* [RECORDED DATA]

=== Section Start ===

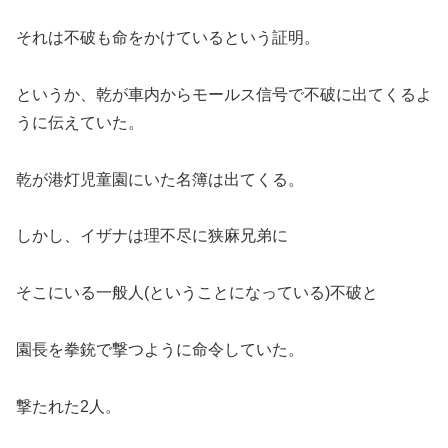
それは不破も命をかけているという証明。
というか、乾が車内からモールス信号で不破に出てくるよ
うに伝えていた。
乾が港灯児童園にいた名簿は出てくる。
しかし、イザナは理不尽に狭麻兄弟に
そこにいる一般人(ということになっている)不破と
園長を拳銃で撃つように命令していた。
撃たれた2人。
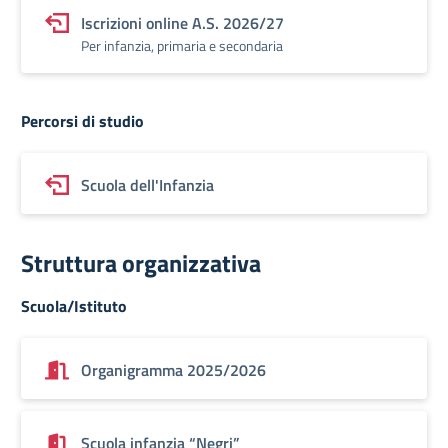
Iscrizioni online A.S. 2026/27
Per infanzia, primaria e secondaria
Percorsi di studio
Scuola dell'Infanzia
Struttura organizzativa
Scuola/Istituto
Organigramma 2025/2026
Scuola infanzia “Negri”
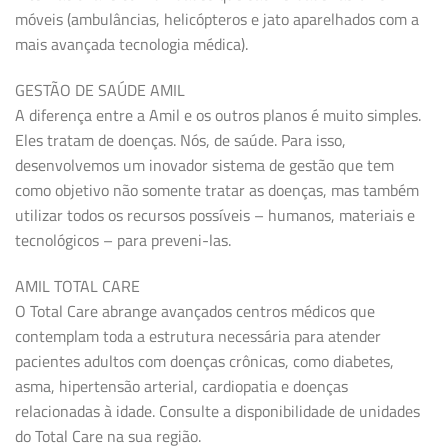
móveis (ambulâncias, helicópteros e jato aparelhados com a
mais avançada tecnologia médica).
GESTÃO DE SAÚDE AMIL
A diferença entre a Amil e os outros planos é muito simples.
Eles tratam de doenças. Nós, de saúde. Para isso,
desenvolvemos um inovador sistema de gestão que tem
como objetivo não somente tratar as doenças, mas também
utilizar todos os recursos possíveis – humanos, materiais e
tecnológicos – para preveni-las.
AMIL TOTAL CARE
O Total Care abrange avançados centros médicos que
contemplam toda a estrutura necessária para atender
pacientes adultos com doenças crônicas, como diabetes,
asma, hipertensão arterial, cardiopatia e doenças
relacionadas à idade. Consulte a disponibilidade de unidades
do Total Care na sua região.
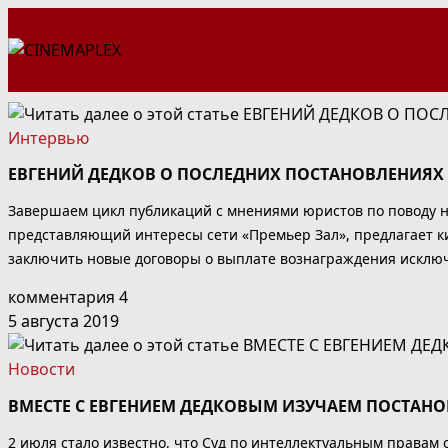
Перейти
к
содержимому
Интервью
ЕВГЕНИЙ ДЕДКОВ О ПОСЛЕДНИХ ПОСТАНОВЛЕНИЯХ 
Завершаем цикл публикаций с мнениями юристов по поводу 
представляющий интересы сети «Премьер Зал», предлагает к
заключить новые договоры о выплате вознаграждения исключи
комментария 4
5 августа 2019
Новости
ВМЕСТЕ С ЕВГЕНИЕМ ДЕДКОВЫМ ИЗУЧАЕМ ПОСТАНО
2 июля стало известно, что Суд по интеллектуальным правам 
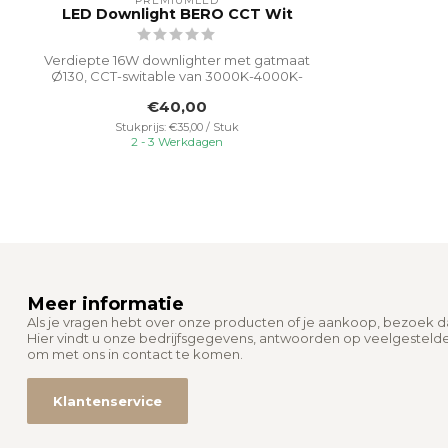
PREMIUMLED
LED Downlight BERO CCT Wit
Verdiepte 16W downlighter met gatmaat
Ø130, CCT-switable van 3000K-4000K-
5000K v...
€40,00
Stukprijs: €35,00 / Stuk
2 - 3 Werkdagen
Meer informatie
Als je vragen hebt over onze producten of je aankoop, bezoek 
Hier vindt u onze bedrijfsgegevens, antwoorden op veelgesteld
om met ons in contact te komen.
Klantenservice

=== Section End ===

* [ASSIGNED TASK] Please give the records above again exactly as they stand, with no pictures.

* [EXERCISE ANSWER]
それは不破も命をかけているという証明。
というか、乾が車内からモールス信号で不破に出てくるよ
うに伝えていた。
乾が港灯児童園にいた名簿は出てくる。
しかし、イザナは理不尽に狭麻兄弟に
そこにいる一般人(ということになっている)不破と
園長を拳銃で撃つように命令していた。
撃たれた2人。
Iscrizioni online A.S. 2026/27
Per infanzia, primaria e secondaria
Percorsi di studio
Scuola dell'Infanzia
Struttura organizzativa
Scuola/Istituto
Organigramma 2025/2026
Scuola infanzia “Negri”
móveis (ambulâncias, helicópteros e jato aparelhados com a
mais avançada tecnologia médica).
GESTÃO DE SAÚDE AMIL
A diferença entre a Amil e os outros planos é muito simples.
Eles tratam de doenças. Nós, de saúde. Para isso,
desenvolvemos um inovador sistema de gestão que tem
como objetivo não somente tratar as doenças, mas também
utilizar todos os recursos possíveis – humanos, materiais e
tecnológicos – para preveni-las.
AMIL TOTAL CARE
O Total Care abrange avançados centros médicos que
contemplam toda a estrutura necessária para atender
pacientes adultos com doenças crônicas, como diabetes,
asma, hipertensão arterial, cardiopatia e doenças
relacionadas à idade. Consulte a disponibilidade de unidades
do Total Care na sua região.
Перейти
к
содержимому
Интервью
ЕВГЕНИЙ ДЕДКОВ О ПОСЛЕДНИХ ПОСТАНОВЛЕНИЯХ 
Завершаем цикл публикаций с мнениями юристов по поводу 
представляющий интересы сети «Премьер Зал», предлагает к
заключить новые договоры о выплате вознаграждения исключи
комментария 4
5 августа 2019
Новости
ВМЕСТЕ С ЕВГЕНИЕМ ДЕДКОВЫМ ИЗУЧАЕМ ПОСТАНО
2 июля стало известно, что Суд по интеллектуальным правам 
PREMIUMLED
LED Downlight BERO CCT Wit
Verdiepte 16W downlighter met gatmaat
Ø130, CCT-switable van 3000K-4000K-
5000K v...
€40,00
Stukprijs: €35,00 / Stuk
2 - 3 Werkdagen
Meer informatie
Als je vragen hebt over onze producten of je aankoop, bezoek 
Hier vindt u onze bedrijfsgegevens, antwoorden op veelgesteld
om met ons in contact te komen.
Klantenservice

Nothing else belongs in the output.